### [Explore the material]
a: In the passage on AL risk scoring, starting with "Given the age" and going on through "Supplementary Table S1.", swap "quartiles" for "tertiles" and reproduce that stretch.
b: Pick up the passage on AL risk scoring after its last sentence and write what comes next.

After summing the scores and given only three female participants scored 0 points, percentiles of total scores – including zeros - were calculated from sex-specific distributions, to generate final AL risk categories: Very-low risk: 0 - <p5; Low risk: ≥p5 - ≤p25; Medium risk: >p25 - <p75; High risk: ≥p75. The decision algorithm is detailed in Supplementary Fig. S1a.
Given the age of the sample, age-corrected clinical thresholds were included for ESR [27], CRP [28] and age and gender categories for RHR provided by the British Cardiovascular Society. High and low quartiles were calculated from the whole sample distribution of total scores to generate final AL risk categories. Clinical thresholds and quartiles values are detailed in Supplementary Table S1.
Original and corrected empirical AL algorithm (ALES)
Following the empirical approach [29], a purely quartile-based AL index was derived from sex-specific distributions. Biomarkers were awarded 1 point if their value was ≥ p75, or ≤ p25 for albumin and HDL cholesterol. After scoring for medications, AL risk categories were generated from total scores by the same method used in ALCS. Corrected ALES final risk categories were generated by calculating percentiles from the whole sample distribution of total scores. The decision algorithm is detailed in Supplementary Fig. S1b.

### [Extracted material]
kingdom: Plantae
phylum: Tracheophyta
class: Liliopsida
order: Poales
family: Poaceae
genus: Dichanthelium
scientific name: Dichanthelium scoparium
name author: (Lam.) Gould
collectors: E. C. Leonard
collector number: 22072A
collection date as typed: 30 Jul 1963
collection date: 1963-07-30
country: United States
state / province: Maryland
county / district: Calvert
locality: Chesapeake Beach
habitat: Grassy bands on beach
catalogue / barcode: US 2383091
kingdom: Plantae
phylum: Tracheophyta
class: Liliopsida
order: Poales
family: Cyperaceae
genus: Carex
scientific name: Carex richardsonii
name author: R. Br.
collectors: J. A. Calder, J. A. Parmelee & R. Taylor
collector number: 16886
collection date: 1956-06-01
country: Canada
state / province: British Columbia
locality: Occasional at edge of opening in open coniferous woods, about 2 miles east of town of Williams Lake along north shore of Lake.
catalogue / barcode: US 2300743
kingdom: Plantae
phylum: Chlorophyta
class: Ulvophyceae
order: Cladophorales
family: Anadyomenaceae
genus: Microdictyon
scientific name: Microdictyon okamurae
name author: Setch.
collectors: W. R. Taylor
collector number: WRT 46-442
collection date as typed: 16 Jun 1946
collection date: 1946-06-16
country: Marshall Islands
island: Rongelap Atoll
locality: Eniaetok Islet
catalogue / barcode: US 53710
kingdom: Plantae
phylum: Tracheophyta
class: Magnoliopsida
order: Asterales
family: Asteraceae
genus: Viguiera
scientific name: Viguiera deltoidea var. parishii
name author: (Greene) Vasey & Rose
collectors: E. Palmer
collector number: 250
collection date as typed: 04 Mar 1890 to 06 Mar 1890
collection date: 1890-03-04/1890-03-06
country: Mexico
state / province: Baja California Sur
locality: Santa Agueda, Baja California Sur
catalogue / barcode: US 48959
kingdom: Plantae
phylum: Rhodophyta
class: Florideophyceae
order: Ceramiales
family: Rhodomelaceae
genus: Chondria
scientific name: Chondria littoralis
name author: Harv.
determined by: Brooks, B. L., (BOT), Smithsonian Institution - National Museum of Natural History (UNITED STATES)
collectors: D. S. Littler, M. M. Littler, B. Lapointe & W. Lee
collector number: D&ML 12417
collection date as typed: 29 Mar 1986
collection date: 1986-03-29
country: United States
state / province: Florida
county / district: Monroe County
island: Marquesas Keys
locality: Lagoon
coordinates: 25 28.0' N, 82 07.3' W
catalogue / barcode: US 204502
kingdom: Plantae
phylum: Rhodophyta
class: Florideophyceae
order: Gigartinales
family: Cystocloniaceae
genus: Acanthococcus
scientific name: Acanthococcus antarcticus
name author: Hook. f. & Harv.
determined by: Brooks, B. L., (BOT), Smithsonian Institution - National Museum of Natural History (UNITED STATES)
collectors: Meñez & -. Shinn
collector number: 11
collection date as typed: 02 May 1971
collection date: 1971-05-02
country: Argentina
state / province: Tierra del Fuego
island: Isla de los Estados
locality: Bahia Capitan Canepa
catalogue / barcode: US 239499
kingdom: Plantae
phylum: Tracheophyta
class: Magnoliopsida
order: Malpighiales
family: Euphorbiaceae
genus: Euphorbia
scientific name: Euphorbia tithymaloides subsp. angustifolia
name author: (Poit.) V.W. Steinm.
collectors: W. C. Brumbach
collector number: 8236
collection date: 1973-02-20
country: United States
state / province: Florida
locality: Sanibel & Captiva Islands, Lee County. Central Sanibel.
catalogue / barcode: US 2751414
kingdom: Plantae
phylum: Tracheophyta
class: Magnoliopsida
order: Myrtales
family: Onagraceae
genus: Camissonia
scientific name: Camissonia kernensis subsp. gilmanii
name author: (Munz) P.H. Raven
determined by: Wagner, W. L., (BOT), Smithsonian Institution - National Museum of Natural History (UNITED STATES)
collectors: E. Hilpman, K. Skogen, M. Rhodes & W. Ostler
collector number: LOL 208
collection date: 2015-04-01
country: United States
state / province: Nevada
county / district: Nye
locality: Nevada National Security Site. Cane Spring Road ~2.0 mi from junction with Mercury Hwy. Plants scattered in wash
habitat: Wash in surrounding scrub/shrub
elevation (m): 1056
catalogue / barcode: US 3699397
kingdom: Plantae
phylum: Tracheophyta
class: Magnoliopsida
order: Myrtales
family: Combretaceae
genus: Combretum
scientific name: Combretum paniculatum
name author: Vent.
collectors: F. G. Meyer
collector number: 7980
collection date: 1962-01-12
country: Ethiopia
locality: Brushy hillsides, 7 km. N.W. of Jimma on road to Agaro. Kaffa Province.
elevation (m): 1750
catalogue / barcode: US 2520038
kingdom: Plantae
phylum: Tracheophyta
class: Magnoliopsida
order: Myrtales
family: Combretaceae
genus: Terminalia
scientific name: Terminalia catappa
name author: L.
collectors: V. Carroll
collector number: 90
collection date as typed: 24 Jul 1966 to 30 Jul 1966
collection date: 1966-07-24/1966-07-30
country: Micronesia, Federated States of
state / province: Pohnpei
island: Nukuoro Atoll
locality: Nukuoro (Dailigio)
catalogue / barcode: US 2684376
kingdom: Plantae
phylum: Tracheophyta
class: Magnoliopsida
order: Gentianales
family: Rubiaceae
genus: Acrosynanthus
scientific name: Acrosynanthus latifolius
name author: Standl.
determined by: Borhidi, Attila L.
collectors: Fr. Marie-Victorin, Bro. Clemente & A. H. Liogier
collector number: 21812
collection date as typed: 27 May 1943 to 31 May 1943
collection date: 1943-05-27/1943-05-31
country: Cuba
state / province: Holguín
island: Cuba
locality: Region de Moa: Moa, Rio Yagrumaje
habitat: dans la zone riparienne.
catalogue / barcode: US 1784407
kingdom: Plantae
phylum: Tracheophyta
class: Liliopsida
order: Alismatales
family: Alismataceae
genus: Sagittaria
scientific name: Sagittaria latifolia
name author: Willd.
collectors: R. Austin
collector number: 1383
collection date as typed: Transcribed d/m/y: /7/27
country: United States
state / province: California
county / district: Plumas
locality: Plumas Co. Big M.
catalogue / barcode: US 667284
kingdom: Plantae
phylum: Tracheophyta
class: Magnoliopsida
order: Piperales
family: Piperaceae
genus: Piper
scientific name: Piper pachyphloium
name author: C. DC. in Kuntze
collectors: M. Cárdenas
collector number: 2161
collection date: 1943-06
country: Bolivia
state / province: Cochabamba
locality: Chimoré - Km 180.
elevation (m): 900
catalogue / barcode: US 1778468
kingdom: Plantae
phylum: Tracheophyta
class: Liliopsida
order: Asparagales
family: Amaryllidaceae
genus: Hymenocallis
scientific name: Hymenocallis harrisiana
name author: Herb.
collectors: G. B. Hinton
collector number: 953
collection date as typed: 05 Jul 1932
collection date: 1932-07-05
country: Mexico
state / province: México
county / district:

### [Expected results]
a:
Given the age of the sample, age-corrected clinical thresholds were included for ESR [27], CRP [28] and age and gender categories for RHR provided by the British Cardiovascular Society. High and low tertiles were calculated from the whole sample distribution of total scores to generate final AL risk categories. Clinical thresholds and tertiles values are detailed in Supplementary Table S1.

b:
Covariates
Demographic covariates included age, sex, and years of education. Household income was assessed as self-reported estimated total income in Chilean pesos from all members of the household, categorized from 65,000 to over 1,650,000 in variable ranges of 50,000, 100,000 or 200,000, according to criteria from the National Health Survey. For APOEε4 genotype status, DNA was extracted using the protocol Q suggested by the international human microbiome standards (IHMS SOP 06 V1), and binary categories were generated where 0 = no APOEε4 allele and 1 = one or both APOEε4 alleles. As additional modulator of AL, self-reported frequency of engagement in stimulating activities was assessed through a 15-item reverse-coded Likert scale (see details in Supplementary Table S2), with points ranging from 1 to 5 for “several times a week” to “never” (Thumala, et al. Article in preparation). Activity types were sub-divided as cognitive, social, recreational, physical, and productive.
Statistical analysis
All analysis were conducted using IBM SPSS Statistics v.27.0 [30]. Statistical differences between sex for age, years of education and original AL raw scores were evaluated by two-tailed unpaired t-test when normality and homoscedasticity were above the rejection value of < 0.05 (estimated by Shapiro–Wilk and Levene’s tests respectively). Otherwise, Mann Whitney-U rank sum test was used for non-parametric unpaired two-sample comparison.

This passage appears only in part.